The epithet is not applied lightly. Mascherano describes his Chelsea counterpart as the supreme exponent of a holding midfield role so crucial in the modern game that many teams now field two players there to protect the central defenders: tackle, intercept, win the second ball, give a simple pass. When Liverpool come up against Chelsea again in the Champions' League semi-final, Mascherano and Makelele will be critically important figures.

Mascherano is sitting out three domestic games after his uncharacteristic loss of composure in the recent defeat away at Manchester United. Liverpool's manager, Rafa Benitez, was annoyed at the negative effect on his team in the loss to Unitedand though happy to have Mascherano fresh for the latest great European adventure, he must be aware that his absence is never beneficial. Losing, when he was missing, to Barnsley, West Ham and Chelsea (in the Carling Cup) is proof of that.

With two strokes of good fortune – the penalty decisions that went against Arsenal at the Emirates and Anfield – this is turning into another familiar Benitez season: a poor start in the League, amid criticism about rotation, is improved with no threat of winning the title, then redeemed by a thrilling run in either the FA Cup or Europe.
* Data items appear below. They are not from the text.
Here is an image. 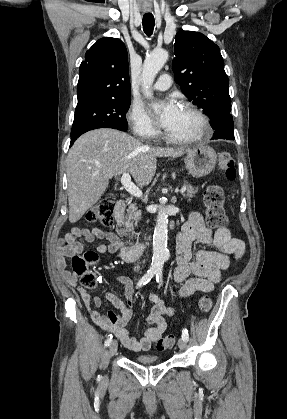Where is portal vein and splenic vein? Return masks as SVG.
<instances>
[{
    "instance_id": "obj_1",
    "label": "portal vein and splenic vein",
    "mask_w": 287,
    "mask_h": 419,
    "mask_svg": "<svg viewBox=\"0 0 287 419\" xmlns=\"http://www.w3.org/2000/svg\"><path fill=\"white\" fill-rule=\"evenodd\" d=\"M121 184L124 186L125 190L131 195L140 198L142 197V191L131 181V176L129 173H123L121 176ZM186 191V187L183 186L180 189V193L183 194Z\"/></svg>"
}]
</instances>
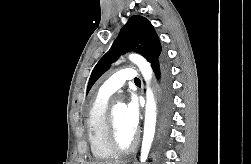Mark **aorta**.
<instances>
[{"label": "aorta", "instance_id": "762f6f07", "mask_svg": "<svg viewBox=\"0 0 251 164\" xmlns=\"http://www.w3.org/2000/svg\"><path fill=\"white\" fill-rule=\"evenodd\" d=\"M129 59L138 66L147 85L144 134L140 156V159L144 161L148 157L156 128V102L152 89L150 88V81L152 79L153 71L150 63L147 62L142 56L138 54H130Z\"/></svg>", "mask_w": 251, "mask_h": 164}]
</instances>
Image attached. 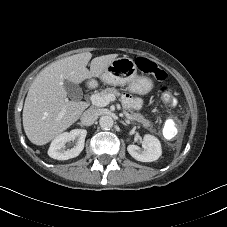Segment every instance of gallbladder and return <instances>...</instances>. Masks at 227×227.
Segmentation results:
<instances>
[{
	"label": "gallbladder",
	"instance_id": "bac80fb5",
	"mask_svg": "<svg viewBox=\"0 0 227 227\" xmlns=\"http://www.w3.org/2000/svg\"><path fill=\"white\" fill-rule=\"evenodd\" d=\"M64 87L67 91V94L72 99H77L81 95V88L68 80L64 81Z\"/></svg>",
	"mask_w": 227,
	"mask_h": 227
}]
</instances>
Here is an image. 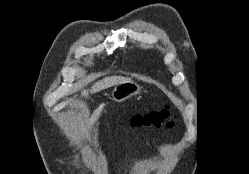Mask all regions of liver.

Last autumn, Liverpool gave a poor display at Ewood Park and were left in seventh place in the table, only to set off immediately on a run of five successive wins, starting with the 8-0 demolition of Besiktas. But rumblings of discontent between the owners and the manager, then the owners themselves, were reverberating across the Atlantic.

As Mascherano admitted: "We haven't had the best season in that way, we've had problems, but now mostly it's calm and quiet and everyone is confident. We always believed in the coach and the squad, we didn't have any doubt. Sometimes you have to read in the newspaper or watch on TV things that are no good for the club, but it's football. We know he's a good manager. It's not easy in three years to get to two [Champions' League] finals. Now the team is again in the semi-finals, so Liverpool is at the moment one of the best teams in Europe. And the manager is one of the best in Europe. Of course you need to be a good manager to do that."

The trick is to make sure of fourth place in the Premier League without having to rely, as Benitez did in his famous first season, on winning the Champions' League to qualify for it again. Neither the players nor the manager can take their eye off the domestic ball, which a tiring Everton are still chasing.

When Liverpool go to Fulham on Saturday, for instance, three days ahead of the home leg with Chelsea, they cannot be allowed last year's luxury of fielding nine reserves – a ploy that effectively delayed Fulham's relegation for 12 months when they won 1-0.

There will be minor changes in personnel today, but Benitez's new maxim of "confidence and belief" must remain the same.